Именно неудача сего начинания обуславливает выдвижение природы на подобную роль (точнее, неких (тавтологически) "величественных" её проявлений).
"Удивление, которое граничит с испугом, ужас и священный трепет, которые охватывают зрителя при виде поднимающихся к небу горных массивов, глубоких ущелий и бушующих в них вод, сумрачных, располагающих к меланхолическому размышлению пустынь и т.д., если он знает, что находится в безопасности (выделено мной, Д. С.), не есть действительный страх, а только попытка вникнуть во все это воображением, чтобы почувствовать силу этой же способности, соединить вызванное этим волнение души со спокойным её состоянием и таким образом стать выше природы внутри нас самих, стало быть, природы вне нас, поскольку она может влиять на наше самочувствие". [29]
Однако непредвзятый взгляд на данную сферу позволяет усмотреть её проявления в значительно большем числе феноменов (например, вся сфера религиозных чувств вкупе с предшествующей "мифологичностью" и "ритуалом" целиком основана предчувствием, в словесной интерпретации получившем обличие "невыразимого", "величественного", даже непостижимого идеала величественности). Если же последовательнее провести отнесение данного "чувства" к некой абстрактной "предметности", то вскоре уясняется, что границы последней ничем не определены; весь мир человека получает своё первичное определение в свете подобной "установки"; и именно восприятие "природы" в таком свете предстаёт неким остаточным феноменом; в нём лишь отражается всеобщность, задающая рамки человеческого восприятия (и даже в этом восприятии на первый план выступает гордость и независимость человека, его непокорность стихии и смелость противостояния, но вовсе не знание того, что он "находится в безопасности" и пр.; увы, в этом аналитическом и по всей видимости отстраненном суждении отчетливо слышны отзвуки оценки трагедии Аристотелем, разумеется, небеспочвенные).

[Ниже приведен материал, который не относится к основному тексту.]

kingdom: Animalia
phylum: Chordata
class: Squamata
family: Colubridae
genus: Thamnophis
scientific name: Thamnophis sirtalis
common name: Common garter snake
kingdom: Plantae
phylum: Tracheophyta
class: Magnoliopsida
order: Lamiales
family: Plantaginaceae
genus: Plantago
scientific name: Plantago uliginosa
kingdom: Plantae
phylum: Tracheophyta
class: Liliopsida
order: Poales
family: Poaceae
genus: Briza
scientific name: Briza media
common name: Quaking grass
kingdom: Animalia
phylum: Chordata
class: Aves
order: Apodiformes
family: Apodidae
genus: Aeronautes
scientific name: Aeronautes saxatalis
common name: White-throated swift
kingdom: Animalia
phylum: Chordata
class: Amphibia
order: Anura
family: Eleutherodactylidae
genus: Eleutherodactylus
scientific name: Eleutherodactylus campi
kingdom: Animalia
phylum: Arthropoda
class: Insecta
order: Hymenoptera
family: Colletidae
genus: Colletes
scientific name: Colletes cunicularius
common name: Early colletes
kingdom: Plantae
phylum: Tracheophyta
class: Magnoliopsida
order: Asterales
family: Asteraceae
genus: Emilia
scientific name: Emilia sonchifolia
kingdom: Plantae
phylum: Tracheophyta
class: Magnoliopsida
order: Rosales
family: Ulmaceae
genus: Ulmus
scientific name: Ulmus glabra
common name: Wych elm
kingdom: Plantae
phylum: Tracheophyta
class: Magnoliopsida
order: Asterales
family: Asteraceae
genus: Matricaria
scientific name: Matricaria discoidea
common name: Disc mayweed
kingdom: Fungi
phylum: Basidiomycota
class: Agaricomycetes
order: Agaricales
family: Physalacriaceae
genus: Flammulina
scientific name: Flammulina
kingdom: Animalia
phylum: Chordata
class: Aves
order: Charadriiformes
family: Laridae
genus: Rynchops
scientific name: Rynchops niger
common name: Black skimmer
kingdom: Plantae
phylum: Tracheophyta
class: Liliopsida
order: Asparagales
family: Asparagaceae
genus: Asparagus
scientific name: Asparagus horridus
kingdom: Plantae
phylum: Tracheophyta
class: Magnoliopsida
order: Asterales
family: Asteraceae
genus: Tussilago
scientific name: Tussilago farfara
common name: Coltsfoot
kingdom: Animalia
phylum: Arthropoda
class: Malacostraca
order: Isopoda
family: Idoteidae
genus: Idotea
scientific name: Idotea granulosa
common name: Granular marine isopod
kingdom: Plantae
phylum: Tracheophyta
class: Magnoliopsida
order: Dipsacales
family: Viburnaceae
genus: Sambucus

Восприятие возвышенного непосредственно; именно оно, размечая мир, накрывает стол разуму, судящему итоги; никакого первичного сопоставления восприятия с разумным масштабом происходящего при этом как-раз не происходит (точнее, такое сопоставление выступает следствием длительного исторического развития "чувства вкуса", обретающего материал и почву в таком до-сознательном и, повторим, непосредственном ощущении; отголоском подобной непосредственности выступает резюме относительно бесспорности вкуса, прямо и непосредственно противоречащее очевидной возможности его развития и "развитости"; истоки подобного противоречия и заключены в невозможности разумной экспликации суждений вкуса; не вкус подчиняется суждению разума, но, напротив, разум ориентирован вкусом и его "суждениями").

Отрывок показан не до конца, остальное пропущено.